I've mentioned before that Jerry Brown, current Oakland mayor and former California governor, was rumored to be looking at a 2006 run for California attorney general, the state's chief law-enforcement official.
It looks like those plans are taking shape. I just received an invitation to a fundraising cocktail party and reception for the mayor in San Francisco on June 30. It's hosted by Ann and Gordon Getty.
I'm not going to be able to make it myself. But, if anyone who expects to be in San Francisco at that time has $1,000 as a minimum contribution they are interested in contributing to the Brown for Attorney General campaign, you can get more information at (415) 346-6681.
I'm very glad to see that Brown plans to stay involved in public life beyond his current term as Oakland mayor.

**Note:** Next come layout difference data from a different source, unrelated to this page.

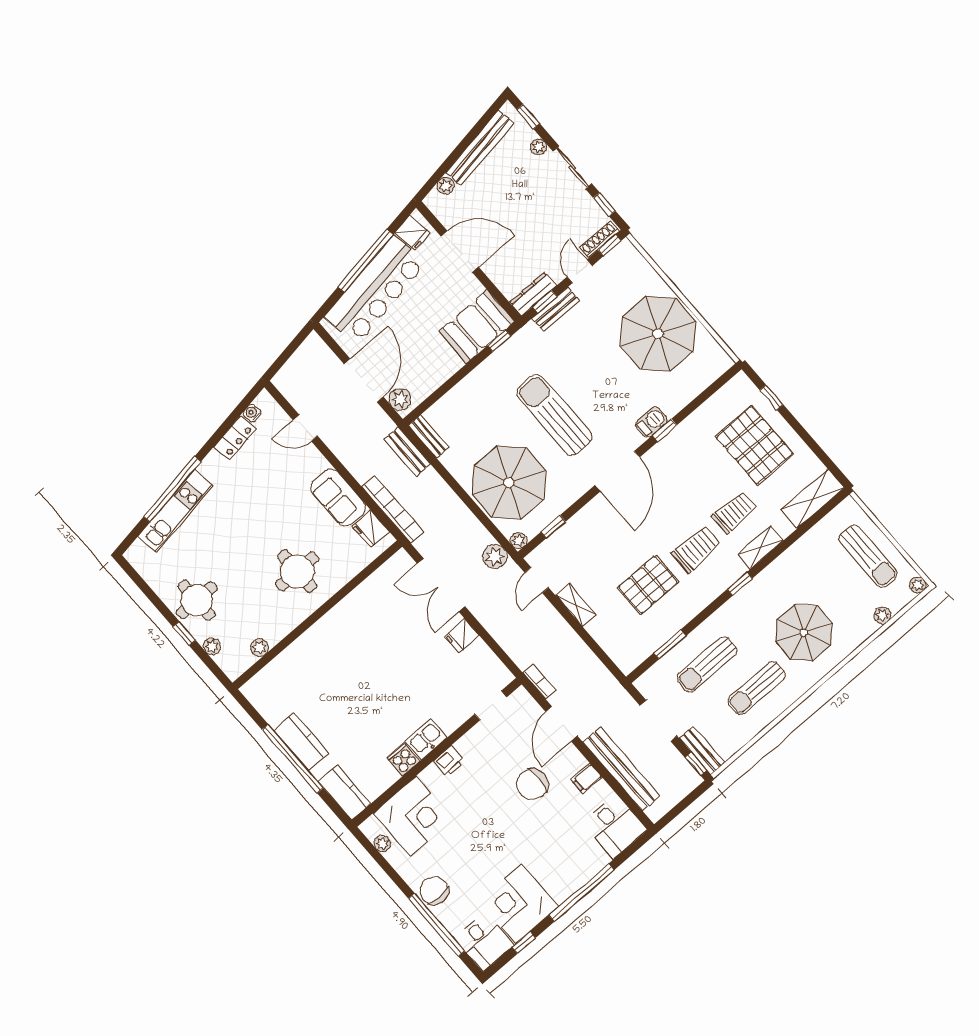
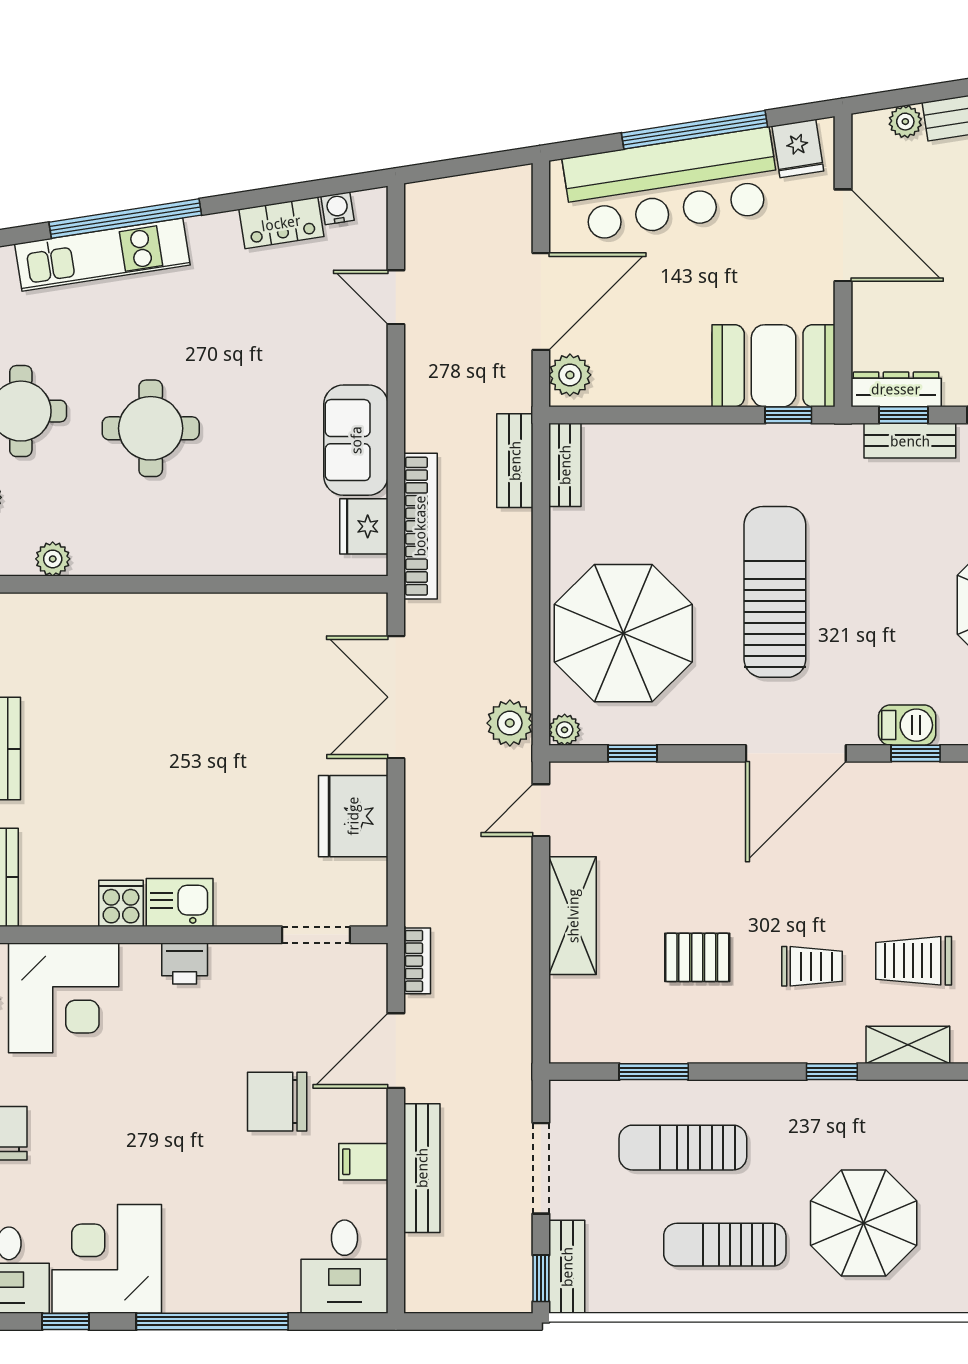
trolley: (734, 512) -> (914, 961), turned 180
trolley: (696, 549) -> (812, 966), width x0.73, depth x0.72
round table: (297, 571) -> (151, 428), moved
pallet: (648, 585) -> (697, 957), width x0.67, depth x0.71
shelving: (576, 605) -> (573, 916), width x1.50, depth x1.33
fridge: (462, 636) -> (353, 816), width x1.88, depth x1.34
bench: (621, 769) -> (422, 1168), width x0.73, depth x0.82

He's been a very good mayor, too. It's an unusual role for a former governor to take on. But Brown has a Zen approach of "living in the moment." And when your "moment" is being mayor, you focus on doing mayor stuff as well as you can.
One presumes at that price that the hors d'oeuvres will be outstanding. And it doesn't say "no host bar," so presumably drinks are free. It's probably not the kind of party where you want to get rip-roaring drunk, though.
I've been a Jerry Brown fan for a while. In fact, I even made a cameo appearance in this 2000 New York Times article about him: Intellectual Forum Brings Jerry Brown to the Table 09/17/2000.
The seminars, alternately resembling town meetings and academic encounter groups complete with surreptitious doodling, have been drawing an eclectic following, from faithful students of Mr. [Ivan] Illich, the author of the 1970 book "Deschooling Society," which influenced the home- schooling movement, to people like Bruce Miller, a banker, who says he finds the subjects, which focus on civic engagement, "provocative."
"It's just like college," Mr. Miller said, "except that you don't have to write papers."
The Table has also attracted plenty of interlopers from nearby Berkeley, including Debbie Moore, organizer of the ninth annual Nude and Breast Freedom Parade to be held on Sunday in Peoples Park, who believes that the presence of nude bodies can soften cities and "tenderize the sidewalk," she said.
Yep, that's me. Right between the home schoolers and the Berkeley nudists.
And, no, I don't think I appear in the picture. That's Jerry at the far end of the table in the library at the converted warehouse where he lived until recently.